2 August 2015

Dissertation: Month of July

Brunel students, there is a wonderful patch of tall grass between Isambard and Cowley Road in which to get lost. If you keep exploring you might find perfect picnic alcoves and secret gathering spots. Keep walking and you might come across a 20-something talking animatedly into her phone, except no one is on the other line. That would be me, and just this month I was wondering why a town, street or house would lay completely abandoned and what the core message of my game would be.

The story and the mechanics of the game are there, both birthed out of each other and capture the requirements I outlined the month before.
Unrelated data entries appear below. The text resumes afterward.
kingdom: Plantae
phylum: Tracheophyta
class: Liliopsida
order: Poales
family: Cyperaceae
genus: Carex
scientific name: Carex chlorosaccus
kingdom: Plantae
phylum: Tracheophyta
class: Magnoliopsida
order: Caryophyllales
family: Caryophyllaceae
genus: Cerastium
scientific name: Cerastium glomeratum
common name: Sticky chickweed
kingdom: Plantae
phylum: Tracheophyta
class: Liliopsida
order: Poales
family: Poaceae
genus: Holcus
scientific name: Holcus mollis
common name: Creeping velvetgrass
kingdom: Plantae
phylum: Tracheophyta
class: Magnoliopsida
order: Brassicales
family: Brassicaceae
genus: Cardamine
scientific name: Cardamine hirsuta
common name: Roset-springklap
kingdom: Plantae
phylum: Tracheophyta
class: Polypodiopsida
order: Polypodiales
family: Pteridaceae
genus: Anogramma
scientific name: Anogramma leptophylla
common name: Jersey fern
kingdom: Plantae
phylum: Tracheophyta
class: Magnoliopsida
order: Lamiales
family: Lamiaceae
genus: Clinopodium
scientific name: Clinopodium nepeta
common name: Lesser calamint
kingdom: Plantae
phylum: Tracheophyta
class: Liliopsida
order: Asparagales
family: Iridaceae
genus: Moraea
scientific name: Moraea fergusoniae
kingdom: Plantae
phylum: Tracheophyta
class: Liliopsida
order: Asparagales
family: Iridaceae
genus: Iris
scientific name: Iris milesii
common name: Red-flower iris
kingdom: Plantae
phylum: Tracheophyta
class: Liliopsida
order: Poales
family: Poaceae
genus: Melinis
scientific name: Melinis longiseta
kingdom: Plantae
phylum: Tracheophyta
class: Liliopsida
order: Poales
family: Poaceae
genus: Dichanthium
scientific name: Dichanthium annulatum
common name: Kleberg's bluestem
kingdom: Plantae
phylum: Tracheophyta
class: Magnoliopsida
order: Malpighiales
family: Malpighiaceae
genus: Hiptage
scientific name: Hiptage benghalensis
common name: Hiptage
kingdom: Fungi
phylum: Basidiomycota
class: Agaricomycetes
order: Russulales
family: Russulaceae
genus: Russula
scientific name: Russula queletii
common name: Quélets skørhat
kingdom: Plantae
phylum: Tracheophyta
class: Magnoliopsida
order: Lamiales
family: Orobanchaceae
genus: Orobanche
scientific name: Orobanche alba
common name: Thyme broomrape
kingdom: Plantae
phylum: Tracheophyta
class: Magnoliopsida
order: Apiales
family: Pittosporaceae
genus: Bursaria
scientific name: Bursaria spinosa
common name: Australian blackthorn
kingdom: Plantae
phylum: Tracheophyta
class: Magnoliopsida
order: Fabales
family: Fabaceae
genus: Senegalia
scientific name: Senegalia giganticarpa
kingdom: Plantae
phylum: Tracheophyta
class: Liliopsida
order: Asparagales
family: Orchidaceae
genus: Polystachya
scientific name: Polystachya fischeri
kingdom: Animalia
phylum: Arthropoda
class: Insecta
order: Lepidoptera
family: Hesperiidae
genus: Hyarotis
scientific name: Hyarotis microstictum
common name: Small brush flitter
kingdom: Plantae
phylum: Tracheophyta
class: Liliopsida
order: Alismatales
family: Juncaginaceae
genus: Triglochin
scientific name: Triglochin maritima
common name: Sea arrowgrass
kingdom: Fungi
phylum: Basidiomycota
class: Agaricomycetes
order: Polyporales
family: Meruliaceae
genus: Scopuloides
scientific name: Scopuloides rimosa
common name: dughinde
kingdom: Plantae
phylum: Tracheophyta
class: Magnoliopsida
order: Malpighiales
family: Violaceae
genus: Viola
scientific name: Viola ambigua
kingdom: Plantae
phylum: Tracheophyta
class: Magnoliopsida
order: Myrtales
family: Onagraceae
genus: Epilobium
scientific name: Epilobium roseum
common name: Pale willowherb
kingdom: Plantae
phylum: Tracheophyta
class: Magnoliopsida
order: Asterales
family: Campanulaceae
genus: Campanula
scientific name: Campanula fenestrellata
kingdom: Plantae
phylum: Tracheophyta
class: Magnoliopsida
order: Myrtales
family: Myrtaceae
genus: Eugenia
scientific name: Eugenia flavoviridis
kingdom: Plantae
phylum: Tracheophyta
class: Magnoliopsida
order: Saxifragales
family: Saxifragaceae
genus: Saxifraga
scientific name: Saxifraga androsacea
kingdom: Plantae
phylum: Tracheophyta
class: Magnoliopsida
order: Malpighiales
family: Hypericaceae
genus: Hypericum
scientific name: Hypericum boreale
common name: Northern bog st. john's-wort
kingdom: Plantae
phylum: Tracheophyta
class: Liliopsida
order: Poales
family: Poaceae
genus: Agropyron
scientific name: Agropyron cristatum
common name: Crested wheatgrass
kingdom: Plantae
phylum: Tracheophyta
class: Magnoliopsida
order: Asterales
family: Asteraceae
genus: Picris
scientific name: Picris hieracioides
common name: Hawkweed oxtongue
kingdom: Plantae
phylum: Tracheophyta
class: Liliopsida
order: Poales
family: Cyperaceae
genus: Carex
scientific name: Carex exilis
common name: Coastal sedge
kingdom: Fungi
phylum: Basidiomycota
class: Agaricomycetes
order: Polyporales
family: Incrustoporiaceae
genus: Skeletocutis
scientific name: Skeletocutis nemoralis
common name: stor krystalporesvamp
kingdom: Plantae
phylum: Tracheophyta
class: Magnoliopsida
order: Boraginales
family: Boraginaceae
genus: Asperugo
Even some of the ideas that arose from that one afternoon on a Barcelona balcony made it's way into the game. I spent some time placing the story in various settings and observing how it changed however I ended up going with what made the most thematic connections, with a setting that represented from all perspectives what I will be trying to say.


I'm thinking these two images, by the same Caspar David Friedrich, when placed next to each other. And Sylvia Plath's "Yes, God, I want to talk to everybody I can as deeply as I can, I want to be able to sleep in an open field, to travel west, to walk freely at night." I'm thinking Anna Karenina, her mind consuming itself indoors. Le Corbusier calling homes "machines for living" and Will Self's spiritual exultations in the classroom and on walks. Yes, I am being vague on purpose because nothing will show it better than the game (if all goes well).

After the walk, I set off to test the core mechanics. Nine lines of code later and I had a rhythmic walk that made use of parallax and the technicalities of a tablet. Some digital brushstrokes later I had a sky (shown below) and some mountains which move to the rhythm of the tablet. Watching it come together in one satisfying afternoon is getting me all excited to get this game done and out there.



But there is still a lot to plan until then. Like for example the placement of the story in the environment. Something I have been working on through the help of post it notes and markers, and of course by making friends play it through like a text-based adventure game. The shape of the house has changed so much while placing the story in it. Everything from the objects to the style of the architecture is becoming a metaphor for the characters and the mechanics.


Over the course of the next week I will be working on re-drafting the first version of the essay. Maybe it's because I've been in the same room for so long while writing, it's been a really slow process. I'll be printing out the essay and writing by hand this week in hopes it might help loosen up that creativity. Onwards!